GEn todo cuanto se ha escrito sobre Una vida a lo grande, hay acuerdo absoluto. Alexander Payne, probablemente uno de esos buenos directores que practica cine adulto en el jardín de la infancia en el que se ha convertido el cine comercial estadounidense, ha partido de una idea genial para un filme inclasificable. Este director, que estudió filología hispana en Salamanca y que cultivó su cinefilia en los cines castellanos, hasta el momento se había movido con relatos ajustados a la realidad y lo inmediato. Pero aquí se la ha jugado con una parábola con sangre de ciencia ficción en su interior. Una vida a lo grande parte de una suposición ¿utópica/distópica? El hallazgo de unos científicos europeos que permite reducir el tamaño de los seres humanos. Al hacerlo las consecuencias son prometedoras: si la humanidad es el mayor enemigo del planeta por su capacidad de contaminación, por su voracidad consumidora; una raza humana empequeñecida hasta los extremos de la vieja serie Tierra de gigantes, podría evitar, o al menos retrasar, la destrucción. Tan peregrina idea pone sobre el tapete un buen número de conflictos y de reflexiones. Con ellas, la hipótesis de su arranque enciende muchas alarmas como la de la insolidaridad, la ambición, la mediocridad y el miedo, que acumulan temas para varias películas y de muy diferentes tonos.

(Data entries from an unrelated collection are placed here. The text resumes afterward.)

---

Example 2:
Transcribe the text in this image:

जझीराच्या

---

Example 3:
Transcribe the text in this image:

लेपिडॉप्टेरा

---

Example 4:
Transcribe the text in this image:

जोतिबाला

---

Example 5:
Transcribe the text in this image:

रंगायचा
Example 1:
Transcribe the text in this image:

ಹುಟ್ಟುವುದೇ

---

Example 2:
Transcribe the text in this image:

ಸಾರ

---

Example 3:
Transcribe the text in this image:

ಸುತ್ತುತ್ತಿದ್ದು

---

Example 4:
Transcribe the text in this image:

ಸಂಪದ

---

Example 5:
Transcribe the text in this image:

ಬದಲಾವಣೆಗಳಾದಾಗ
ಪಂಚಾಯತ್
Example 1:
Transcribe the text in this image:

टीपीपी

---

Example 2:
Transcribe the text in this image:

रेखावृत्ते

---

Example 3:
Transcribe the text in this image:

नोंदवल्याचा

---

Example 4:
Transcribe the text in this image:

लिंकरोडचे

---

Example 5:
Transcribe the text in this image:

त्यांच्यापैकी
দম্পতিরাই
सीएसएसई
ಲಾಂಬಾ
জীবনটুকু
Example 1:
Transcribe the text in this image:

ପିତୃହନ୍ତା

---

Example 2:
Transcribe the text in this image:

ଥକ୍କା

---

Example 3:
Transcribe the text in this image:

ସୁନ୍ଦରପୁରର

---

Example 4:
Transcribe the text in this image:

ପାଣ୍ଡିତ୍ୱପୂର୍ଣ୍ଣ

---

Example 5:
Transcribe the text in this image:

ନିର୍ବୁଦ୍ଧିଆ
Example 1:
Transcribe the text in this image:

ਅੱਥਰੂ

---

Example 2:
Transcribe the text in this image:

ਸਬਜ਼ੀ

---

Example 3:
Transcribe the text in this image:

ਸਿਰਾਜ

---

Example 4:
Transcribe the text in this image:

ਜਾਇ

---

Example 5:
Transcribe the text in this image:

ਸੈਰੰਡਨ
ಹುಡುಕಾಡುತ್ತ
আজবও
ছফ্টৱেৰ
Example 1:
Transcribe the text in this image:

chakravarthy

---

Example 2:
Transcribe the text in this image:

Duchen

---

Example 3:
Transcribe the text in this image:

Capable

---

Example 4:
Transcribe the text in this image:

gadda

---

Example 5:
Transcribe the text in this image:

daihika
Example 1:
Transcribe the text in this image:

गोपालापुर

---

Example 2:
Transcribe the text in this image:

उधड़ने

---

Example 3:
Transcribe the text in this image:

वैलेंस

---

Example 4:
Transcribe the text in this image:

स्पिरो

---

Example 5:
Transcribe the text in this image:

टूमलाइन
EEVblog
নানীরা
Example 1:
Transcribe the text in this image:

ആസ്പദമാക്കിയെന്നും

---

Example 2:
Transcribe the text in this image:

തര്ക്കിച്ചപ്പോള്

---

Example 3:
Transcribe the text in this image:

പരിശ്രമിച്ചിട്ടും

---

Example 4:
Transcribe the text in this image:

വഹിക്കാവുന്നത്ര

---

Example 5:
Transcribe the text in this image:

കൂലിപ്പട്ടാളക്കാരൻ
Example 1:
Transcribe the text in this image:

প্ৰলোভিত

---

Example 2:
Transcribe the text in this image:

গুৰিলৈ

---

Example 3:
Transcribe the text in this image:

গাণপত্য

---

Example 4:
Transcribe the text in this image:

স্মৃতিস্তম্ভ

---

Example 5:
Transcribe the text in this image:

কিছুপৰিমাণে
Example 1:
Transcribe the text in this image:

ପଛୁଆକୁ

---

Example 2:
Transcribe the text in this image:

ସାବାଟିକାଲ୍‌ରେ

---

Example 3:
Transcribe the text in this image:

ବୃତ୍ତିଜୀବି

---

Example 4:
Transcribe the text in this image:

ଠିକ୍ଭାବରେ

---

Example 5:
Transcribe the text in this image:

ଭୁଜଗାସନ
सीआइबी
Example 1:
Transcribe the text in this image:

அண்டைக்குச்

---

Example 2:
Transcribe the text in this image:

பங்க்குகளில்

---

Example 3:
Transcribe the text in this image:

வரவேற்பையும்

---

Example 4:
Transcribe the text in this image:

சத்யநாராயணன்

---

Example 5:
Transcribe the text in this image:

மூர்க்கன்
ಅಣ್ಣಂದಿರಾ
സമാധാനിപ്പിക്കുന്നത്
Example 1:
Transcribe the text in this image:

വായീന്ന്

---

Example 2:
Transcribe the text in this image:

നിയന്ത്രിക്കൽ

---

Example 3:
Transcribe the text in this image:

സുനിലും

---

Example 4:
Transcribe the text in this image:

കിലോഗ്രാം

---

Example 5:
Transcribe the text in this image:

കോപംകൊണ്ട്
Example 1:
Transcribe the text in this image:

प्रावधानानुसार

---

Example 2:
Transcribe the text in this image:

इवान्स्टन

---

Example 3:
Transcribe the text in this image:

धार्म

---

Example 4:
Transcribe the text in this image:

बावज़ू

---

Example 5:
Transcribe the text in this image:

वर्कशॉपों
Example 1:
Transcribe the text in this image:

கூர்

El que escoge Payne abunda en el lado más desconcertante, porque lo hace con un buenismo dulzón y bienpensante. A medida que el relato avanza y las puertas para adentrarse en el complejo laberinto de su argumento se multiplican, se produce la incómoda evidencia de que el filme opta por el camino menos atractivo. Esto resquebraja su solidez y hace temer por el ulterior desarrollo. Pese a esa incomodidad, ese tema de escalas que siempre convoca la memoria de Jonathan Swift, tantas veces presente en el cine, de El increíble hombre menguante a La novia de Frankenstein, de un modo u otro siempre acaba por fascinar, siempre levanta alfombras que transcienden lo convencional.